Das Gesetz trifft nicht jeden kleinen Laden. Es gilt für Unternehmen, die in Kentucky Geschäfte machen oder ihre Produkte an Einwohner richten und eines von zwei Kriterien erfüllen: Sie verarbeiten Daten von mindestens 100.000 Verbrauchern oder von 25.000 Verbrauchern, wenn sie mehr als 50 % ihres Umsatzes mit dem Verkauf personenbezogener Daten erzielen.
Die Tücken der „Nachbesserungsfrist“
Eine scheinbar großzügige Regelung ist der 30-tägige „Right to Cure“. Unternehmen können nach einer Beanstandung durch den Generalstaatsanwalt Verstöße binnen eines Monats beheben, bevor Geldstrafen fällig werden. Doch Juristen weisen auf eine entscheidende Lücke hin: Diese Frist könnte nur für Schadensersatzklagen gelten, nicht aber für einstweilige Verfügungen.
Genau diesen Weg geht der Staat gegen Character.AI. Das bedeutet: Unternehmen können sich nicht blind auf die Schonfrist verlassen. Bei dringenden Fällen, besonders im Jugendschutz, kann die Staatsanwaltschaft sofort auf Unterlassung klagen.
Strengere Regeln für sensible Daten und Kinder
Ein Kernstück des KCDPA ist der Umgang mit sensiblen Daten. Dazu zählen Informationen über ethnische Herkunft, religiöse Überzeugungen, Gesundheitsdiagnosen, Sexualität oder präzise Geolokationsdaten. Für deren Verarbeitung ist nun eine ausdrückliche Opt-in-Einwilligung nötig. Ein Verstecken in den Datenschutzbestimmungen reicht nicht mehr aus.

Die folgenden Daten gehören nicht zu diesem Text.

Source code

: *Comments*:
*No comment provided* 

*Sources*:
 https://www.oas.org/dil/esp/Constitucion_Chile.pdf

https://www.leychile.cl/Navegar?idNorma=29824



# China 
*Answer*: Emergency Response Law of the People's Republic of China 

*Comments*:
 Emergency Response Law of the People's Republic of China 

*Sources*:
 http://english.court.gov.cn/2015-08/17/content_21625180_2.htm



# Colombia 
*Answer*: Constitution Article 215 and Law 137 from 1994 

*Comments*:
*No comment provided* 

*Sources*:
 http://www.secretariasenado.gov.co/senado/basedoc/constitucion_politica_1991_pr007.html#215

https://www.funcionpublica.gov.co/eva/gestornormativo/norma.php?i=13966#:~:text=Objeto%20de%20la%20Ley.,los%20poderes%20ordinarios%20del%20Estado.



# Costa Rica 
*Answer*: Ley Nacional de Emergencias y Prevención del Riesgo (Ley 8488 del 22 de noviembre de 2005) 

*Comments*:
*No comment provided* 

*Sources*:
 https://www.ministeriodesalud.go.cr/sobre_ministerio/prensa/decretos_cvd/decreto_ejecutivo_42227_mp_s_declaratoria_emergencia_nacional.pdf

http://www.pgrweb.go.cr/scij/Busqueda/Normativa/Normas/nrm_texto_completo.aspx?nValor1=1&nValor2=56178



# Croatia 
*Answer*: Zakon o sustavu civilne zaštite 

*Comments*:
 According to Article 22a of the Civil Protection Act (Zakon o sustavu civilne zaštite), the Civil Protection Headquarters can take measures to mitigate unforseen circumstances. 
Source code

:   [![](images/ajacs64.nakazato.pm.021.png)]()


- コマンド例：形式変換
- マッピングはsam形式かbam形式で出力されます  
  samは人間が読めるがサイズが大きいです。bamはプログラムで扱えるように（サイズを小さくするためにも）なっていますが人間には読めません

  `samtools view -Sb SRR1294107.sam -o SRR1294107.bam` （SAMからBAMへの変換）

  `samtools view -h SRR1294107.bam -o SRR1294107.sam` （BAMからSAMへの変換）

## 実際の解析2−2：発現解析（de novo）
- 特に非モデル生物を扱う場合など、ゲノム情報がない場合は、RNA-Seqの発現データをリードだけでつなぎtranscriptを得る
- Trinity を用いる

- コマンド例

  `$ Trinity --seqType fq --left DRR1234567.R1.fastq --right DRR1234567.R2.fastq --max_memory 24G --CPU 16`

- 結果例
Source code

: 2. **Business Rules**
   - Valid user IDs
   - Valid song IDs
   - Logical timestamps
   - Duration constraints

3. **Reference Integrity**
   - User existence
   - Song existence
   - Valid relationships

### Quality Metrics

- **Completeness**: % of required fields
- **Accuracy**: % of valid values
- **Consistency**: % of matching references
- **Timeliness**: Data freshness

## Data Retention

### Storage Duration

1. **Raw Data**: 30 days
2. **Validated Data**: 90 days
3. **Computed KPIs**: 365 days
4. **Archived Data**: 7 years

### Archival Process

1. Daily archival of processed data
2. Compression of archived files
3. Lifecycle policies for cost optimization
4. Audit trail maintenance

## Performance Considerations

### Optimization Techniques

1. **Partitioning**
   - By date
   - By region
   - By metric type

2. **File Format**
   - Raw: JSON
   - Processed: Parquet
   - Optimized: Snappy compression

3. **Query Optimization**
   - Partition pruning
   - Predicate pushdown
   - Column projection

Für Daten von Kindern unter 13 Jahren gilt eine automatische Einstufung als sensibel. Hier ist eine überprüfbare elterliche Einwilligung nach dem Bundesgesetz COPPA erforderlich – genau hier setzt die Klage gegen Character.AI an.
Was bedeutet das für 2026?
Der aggressive Start des Jahres zeigt: Kentucky will eine aktive Rolle in der Datenschutz-Durchsetzung spielen. Der Fokus von Generalstaatsanwalt Coleman auf KI und Jugendschutz signalisiert, dass der Staat über reine Datenschutzverletzungen hinausblickt und die Risiken neuer Technologien adressiert.
Für Unternehmen heißt die Botschaft: Datenbestände überprüfen, Datenschutzerklärungen aktualisieren und Einwilligungsmechanismen für sensible Daten aufsetzen. Die „Abwarten“-Strategie ist nach den schnellen Klagen dieses Monats riskant geworden.
Die Tech-Branche und Datenschutzexperten blicken nun gespannt auf das Franklin Circuit Court. Das Urteil im Fall Character.AI wird maßgeblich beeinflussen, wie in Kentucky künftig der Spagat zwischen Verbraucherrechten und Geschäftsinteressen gemeistert wird.